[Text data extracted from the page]
# # # # # # #

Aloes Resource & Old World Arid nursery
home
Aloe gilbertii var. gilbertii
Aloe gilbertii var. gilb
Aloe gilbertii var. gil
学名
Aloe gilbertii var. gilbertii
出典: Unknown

# # # # # # #

What you should do: Pull out each line of the items that contains the string "gilbertii", matching case exactly.

Exercise output:
Aloe gilbertii var. gilbertii
Aloe gilbertii var. gilb
Aloe gilbertii var. gil
Aloe gilbertii var. gilbertii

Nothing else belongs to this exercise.